Outliers in the LIGO Black Hole Mass Function from Coagulation in Dense Clusters

TL;DR

This paper investigates the origin of outlier black hole mergers observed by LIGO, proposing a hierarchical coagulation model in dense clusters to explain their mass properties and predict future observational constraints.

Contribution

It introduces a coagulation-based model for black hole mass evolution in clusters, linking it to LIGO observations and forecasting constraints from future data.

Findings

Hierarchical mergers can produce outlier masses observed by LIGO.

The model predicts merger distributions consistent with O3a data.

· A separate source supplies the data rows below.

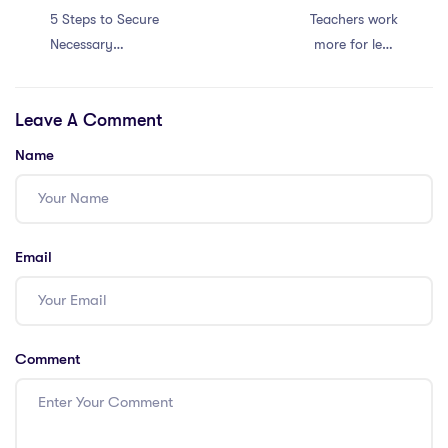
5 Steps to Secure
Teachers work
Necessary
more for less.
Certifications for
Retention crisis!
International
Leave A Comment
School Positions
Name
Email
Comment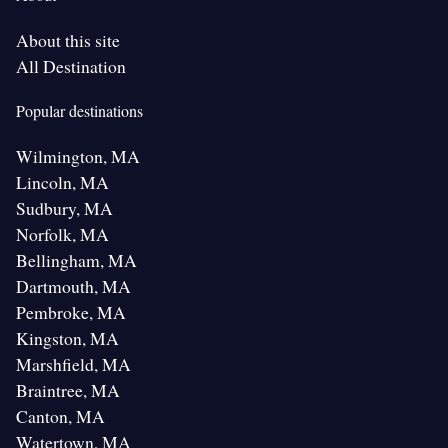
About this site
All Destination
Popular destinations
Wilmington, MA
Lincoln, MA
Sudbury, MA
Norfolk, MA
Bellingham, MA
Dartmouth, MA
Pembroke, MA
Kingston, MA
Marshfield, MA
Braintree, MA
Canton, MA
Watertown, MA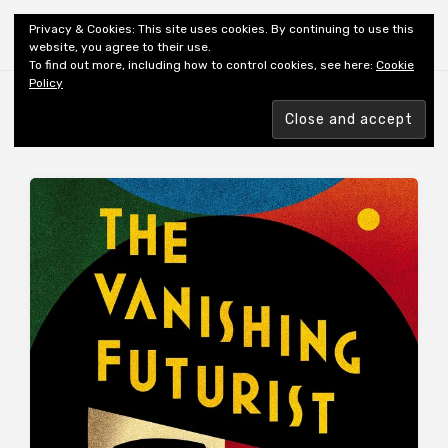
Shiny New Books
Privacy & Cookies: This site uses cookies. By continuing to use this
website, you agree to their use.
To find out more, including how to control cookies, see here:
Cookie
Policy
Browsing tag
AUTHOR: HOBSON C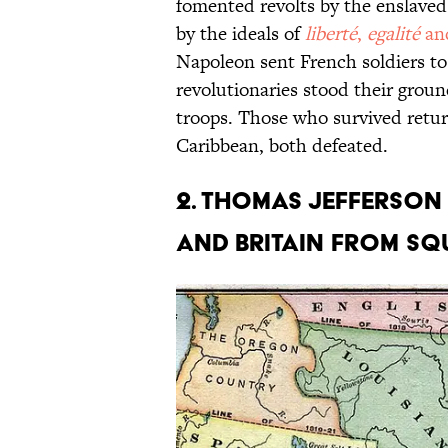
fomented revolts by the enslaved
by the ideals of
liberté
,
egalité
an
Napoleon sent French soldiers to
revolutionaries stood their groun
troops. Those who survived retu
Caribbean, both defeated.
2. Thomas Jefferson
and Britain from squ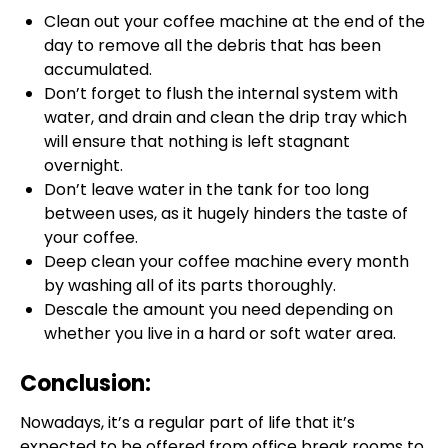
Clean out your coffee machine at the end of the
day to remove all the debris that has been
accumulated.
Don’t forget to flush the internal system with
water, and drain and clean the drip tray which
will ensure that nothing is left stagnant
overnight.
Don’t leave water in the tank for too long
between uses, as it hugely hinders the taste of
your coffee.
Deep clean your coffee machine every month
by washing all of its parts thoroughly.
Descale the amount you need depending on
whether you live in a hard or soft water area.
Conclusion:
Nowadays, it’s a regular part of life that it’s
expected to be offered from office break rooms to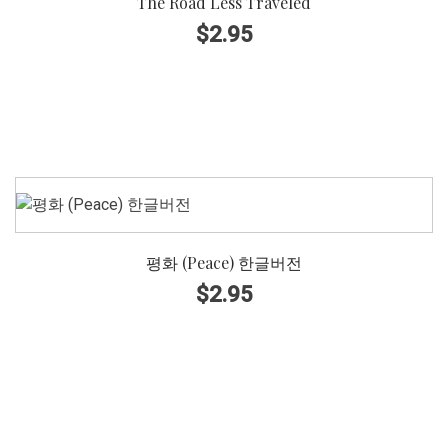
The Road Less Traveled
A Cappella
$
2.95
Piano Accompaniment
Piano Accompaniment with Instrument, Orchestral
DIFFICULTY
Level 1
평화 (Peace) 한글버전
Level 2
$
2.95
Level 3
Level 4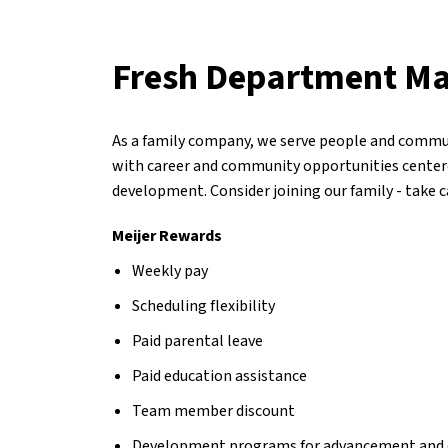
Fresh Department M
As a family company, we serve people and commun
with career and community opportunities center
development. Consider joining our family - take 
Meijer Rewards
Weekly pay
Scheduling flexibility
Paid parental leave
Paid education assistance
Team member discount
Development programs for advancement and 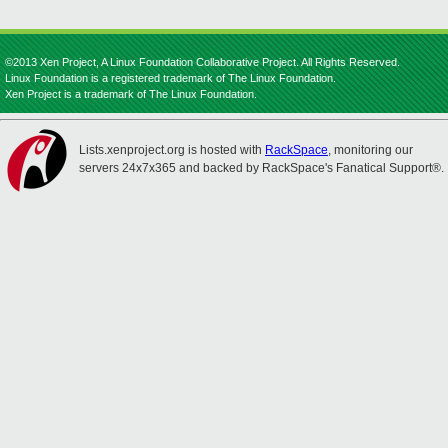
©2013 Xen Project, A Linux Foundation Collaborative Project. All Rights Reserved.
Linux Foundation is a registered trademark of The Linux Foundation.
Xen Project is a trademark of The Linux Foundation.
Lists.xenproject.org is hosted with
RackSpace
, monitoring our
servers 24x7x365 and backed by RackSpace's Fanatical Support®.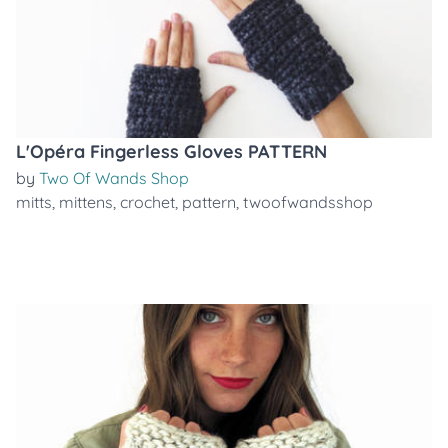
L'Opéra Fingerless Gloves PATTERN
by
Two Of Wands Shop
mitts
,
mittens
,
crochet
,
pattern
,
twoofwandsshop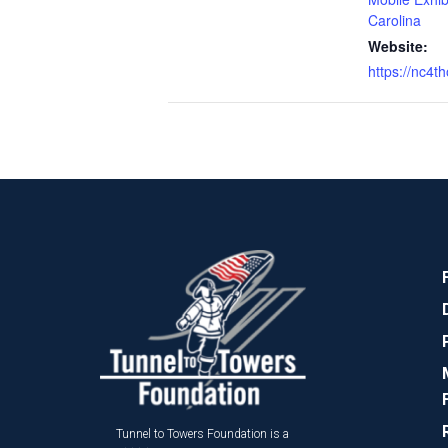
Carolina
Website:
https://nc4th
Tunnel to Towers Foundation is a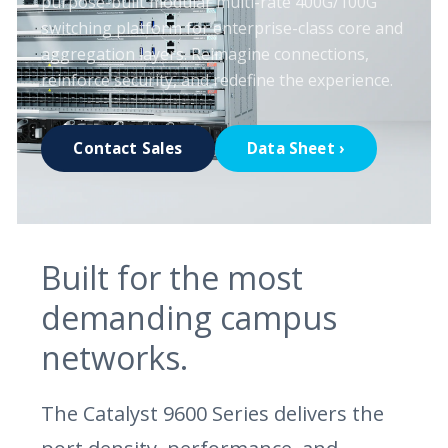
purpose-built modular multi-rate 400G/100G
switching platform for enterprise-class core and
aggregation layers. Reimagine connections,
reinforce security, and redefine the experience.
Contact Sales
Data Sheet ›
Built for the most
demanding campus
networks.
The Catalyst 9600 Series delivers the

Future O5 data can distinguish between coagulation and static channels.

Abstract

The advanced LIGO O3a run catalog has been recently published, and it includes several events with unexpected mass properties, including mergers with individual masses in the lower and upper mass gaps, as well as mergers with unusually small mass ratios between the binary components. Here we entertain the possibility that these outliers are the outcome of hierarchical mergers of black holes or neutron stars in the dense environments of globular clusters. We use the coagulation equation to study the evolution of the black hole mass function within a typical cluster. Our prescription allows us to monitor how various global quantities change with time, such as the total mass and number of compact objects in the cluster, its overall merger rate, and the probability to form intermediate-mass black holes via a runaway process. By accounting for the LIGO observational bias, we predict the merger event distributions with respect to various variables such as the individual masses M1 and M2, their ratio q, and redshift z, and we compare our predictions with the published O3a data. We study how these distributions depend on the merger-rate and ejections parameters and produce forecasts for the (tight) constraints that can be placed on our model parameters using the future dataset of the O5 run. Finally, we also consider the presence of a static channel with no coagulation producing merger events alongside the dynamic channel, finding that the two can be distinguished based solely on the merger mass distribution with future O5 data.